Под номером 3В (витраж со стадом свиней, в которых вселились бесы) доктор Конешин, пластающий легкое какому-то толстяку с головой, перевязанной в сплошной шар, громко требовал дренажей и ниток; я нашел их двумя помещениями далее. Сестра, ассистирующая Конешину, поблагодарила меня, не выпуская из вложенных в грудь пациента пальцев пульсирующего сплетения жил. Воняло керосином, кровью и гнилью, прежде всего — керосином: операционный стол со всех сторон был обставлен керосиновыми лампами, коптящими в потолок. — Не заслонять, не заслонять, — забурчал рыжий доктор, перемещая языком по губе короткий окурок, как только я приблизился к столу. Я обошел зал под мираже-стекольными окнами, погружаясь в кучах заскорузлых бинтов и тряпок, порезанной одежды и вырезанных фрагментов тел. — Господин доктор, — спросил я, опираясь о зимназовое оливковое деревцо, встроенное между высокими окнами, потому что от усталости, боли и постоянного напряжения у меня начала кружиться голова, — господин доктор, где я могу найти госпожу Муклянович? — Не сейчас, — рявкнул тот, — не сейчас! Погодите, она ведь только в дневные часы помогает, адреса я не знаю. Ее смена приходит в семь. Хмм, еще умрет, такой-сякой сын!
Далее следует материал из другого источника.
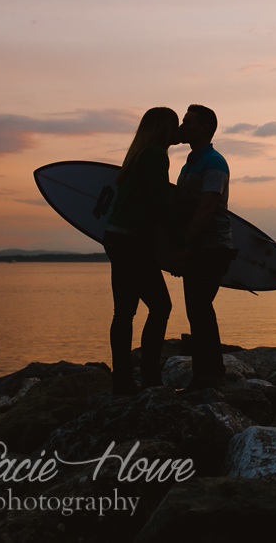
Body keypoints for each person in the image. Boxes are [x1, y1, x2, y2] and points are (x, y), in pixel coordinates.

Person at [103, 107, 184, 395]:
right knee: (161, 306)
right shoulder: (155, 156)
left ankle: (122, 380)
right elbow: (162, 204)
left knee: (124, 312)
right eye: (175, 124)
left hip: (116, 237)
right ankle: (149, 378)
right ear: (164, 128)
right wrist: (179, 245)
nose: (179, 130)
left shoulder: (139, 154)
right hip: (131, 242)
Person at [176, 104, 233, 389]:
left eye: (187, 122)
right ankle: (204, 374)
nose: (182, 126)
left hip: (213, 246)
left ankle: (211, 375)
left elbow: (206, 208)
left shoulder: (214, 162)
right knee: (195, 310)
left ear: (203, 128)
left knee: (199, 307)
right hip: (196, 245)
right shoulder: (191, 161)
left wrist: (183, 244)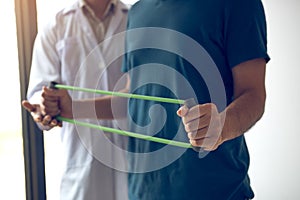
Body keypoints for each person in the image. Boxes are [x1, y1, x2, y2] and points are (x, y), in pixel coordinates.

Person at [37, 0, 270, 199]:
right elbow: (133, 99)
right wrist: (74, 109)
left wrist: (222, 127)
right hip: (143, 192)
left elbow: (253, 94)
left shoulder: (238, 3)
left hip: (214, 190)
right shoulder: (138, 11)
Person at [22, 0, 129, 199]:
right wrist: (44, 107)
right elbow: (40, 91)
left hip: (130, 161)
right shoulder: (56, 25)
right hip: (81, 166)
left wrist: (73, 108)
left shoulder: (134, 19)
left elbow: (136, 98)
Я сел на табурете в углу. Вся горячка из меня сошла, я остыл. Кровь стекла к ногам, к опущенным ладоням. Трость стукнулась о пол. Пришлось прижать голову к стене, в противном случае, она соскочила бы с шеи, скатившись влево или вправо. Повязка на глазу сползала все ниже, так что всю эту сцену, залитую медовым светом ламп — с доктором, поблескивающим очочками в серебряной проволочной оправе, в запятнанном органическими выделениями халате, с белой сестричкой и громадной тушей, разделываемой на катафалке — я видел на половину, на четверть, на одну восьмую. Доктор действовал внутри дышащего тела движениями кухмейстера, который в стотысячный раз режет морковку и рубит свеклу: раз, два, три, четыре, подрезать, вырвать, передвинуть, сшить. С сестрой он общался без слов, они совершали над телом ритуал столетней давности, ничего нового между человеком и материей. Но как же он постарел — похудел, иссох, сделался меньше, даже его бакенбарды, когда-то буйные, тоже усохли, теперь левый пересекал широкий, молочно-белый шрам; так доктор Конешин потерял, утратил свою симметрию… Я спустил повязку на глаз.
В себя я пришел уже в бледном свете дождевого рассвета.
Повязку сорвал.
— Который час?
— Четверть седьмого. — Доктор Конешин копался скальпелем в груди толстяка, постепенно освобождал зажимы, вытаскивал дренажи, клещи и щипчики, крючки и захваты, только все он это делал нечетко, нехотя, одной рукой, во второй держа свежую папиросу. — По закону, я должен был бы вас выбросить, но — сукин сын и так сдох. — Он затянулся дымом, откинул голову практически горизонтально и выпустил его под потолок. — Эх, снова молодой! Чуть ли не как в фронтовые дни.
С улицы, приглушенный дождем, донесся отзвук одинокого выстрела.
Доктор захихикал, стряхнул пепел на сердце трупа и поднял на меня чистый, трезвый взгляд — столь трезвым человек может быть только на рассвете после бессонной ночи: нервы наверху, кожа словно пергамент, мозг пульсирует во вскрытом черепе.
— Вы от них, возможно? Чего вы хотите от
— Всего. — Я поднялся, протягивая ему руку над операционным столом. — Бенедикт Герославский.
— Вы? — Он нацелил в меня ланцет, прищурил левый глаз, глянул по линии, направленной над стеклами очков. — Ерославский. Ерославский? Ерославский. А покажите-ка рожу! Мммм. Н-да, неплохо должны были вас обработать.
Он переложил ланцет в другую руку, опер правую о халат и пожал протянутую ладонь.